Le Royaume-Uni n’a jamais laissé entrer Binance. Les restrictions de 2021 sont restées en place et l’entreprise n’y a à ce jour aucun agrément propre.
En Europe, cela ne s’est pas mieux terminé. Binance n’a pas obtenu d’agrément MiCA et a retiré sa demande grecque le 24 juin 2026 ; à partir du 1er juillet 2026, l’entreprise n’a plus eu le droit de proposer ses services dans l’Espace économique européen.
Qui choisit une bourse aujourd’hui n’a pas besoin de connaître cette histoire. Mais la question en dessous est la bonne : dans quel registre êtes-vous inscrit, et qui pouvez-vous mettre en cause si les choses tournent mal. C’est exactement ce qu’est un agrément. Et c’est exactement ce qui a été écarté ici pendant trois mois.
Sources
Les messages internes, la proposition d’antidater et la réaction de Changpeng Zhao proviennent de l’enquête de Tom Wilson et Angus Berwick pour Reuters (17 octobre 2022), fondée sur des milliers de messages internes, courriels et documents de 2017 à début 2022 et sur des entretiens avec environ trente anciens salariés, conseillers et partenaires commerciaux.

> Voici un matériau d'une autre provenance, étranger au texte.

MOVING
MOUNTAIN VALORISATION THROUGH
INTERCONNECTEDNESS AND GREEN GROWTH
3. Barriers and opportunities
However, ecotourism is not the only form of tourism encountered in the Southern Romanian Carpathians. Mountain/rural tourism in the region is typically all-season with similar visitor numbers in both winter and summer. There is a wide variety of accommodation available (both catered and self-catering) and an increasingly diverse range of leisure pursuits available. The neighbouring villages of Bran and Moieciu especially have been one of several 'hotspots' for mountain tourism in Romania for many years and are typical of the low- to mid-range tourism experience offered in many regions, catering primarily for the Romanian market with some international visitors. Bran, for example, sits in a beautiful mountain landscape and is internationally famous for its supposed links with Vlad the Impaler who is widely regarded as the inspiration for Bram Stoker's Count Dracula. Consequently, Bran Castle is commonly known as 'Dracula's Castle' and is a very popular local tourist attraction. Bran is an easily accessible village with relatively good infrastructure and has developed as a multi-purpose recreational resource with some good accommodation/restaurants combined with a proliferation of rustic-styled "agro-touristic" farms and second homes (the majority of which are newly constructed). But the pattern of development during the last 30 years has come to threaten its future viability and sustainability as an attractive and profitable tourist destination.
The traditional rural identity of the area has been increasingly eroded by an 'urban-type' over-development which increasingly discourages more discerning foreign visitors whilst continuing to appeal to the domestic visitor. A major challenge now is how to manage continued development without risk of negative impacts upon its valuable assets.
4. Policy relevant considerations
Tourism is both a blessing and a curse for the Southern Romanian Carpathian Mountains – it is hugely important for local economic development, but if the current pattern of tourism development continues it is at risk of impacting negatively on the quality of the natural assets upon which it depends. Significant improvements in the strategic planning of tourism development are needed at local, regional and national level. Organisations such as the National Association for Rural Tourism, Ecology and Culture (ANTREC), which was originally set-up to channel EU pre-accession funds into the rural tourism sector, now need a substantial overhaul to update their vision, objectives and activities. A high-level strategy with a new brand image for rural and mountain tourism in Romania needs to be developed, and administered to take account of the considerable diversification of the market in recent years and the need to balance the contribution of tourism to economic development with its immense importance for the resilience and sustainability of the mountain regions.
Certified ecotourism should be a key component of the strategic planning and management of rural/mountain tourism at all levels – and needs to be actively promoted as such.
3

Reuters indique avoir consulté elle-même le document signé. Binance n’a pas répondu sur le fond aux questions ; la FCA n’a pas souhaité commenter cet épisode. Le changement de règles du 10 janvier 2020 et l’exception pour les entreprises existantes relèvent de la politique publique de la FCA, tout comme l’avertissement aux consommateurs de juin 2021. Pour l’accord américain de 4,3 milliards de dollars : le communiqué de presse du ministère américain de la Justice du 21 novembre 2023. Là où ce texte présente une reconstruction journalistique plutôt qu’un fait établi, cela est indiqué explicitement. Date de référence : 1er août 2026.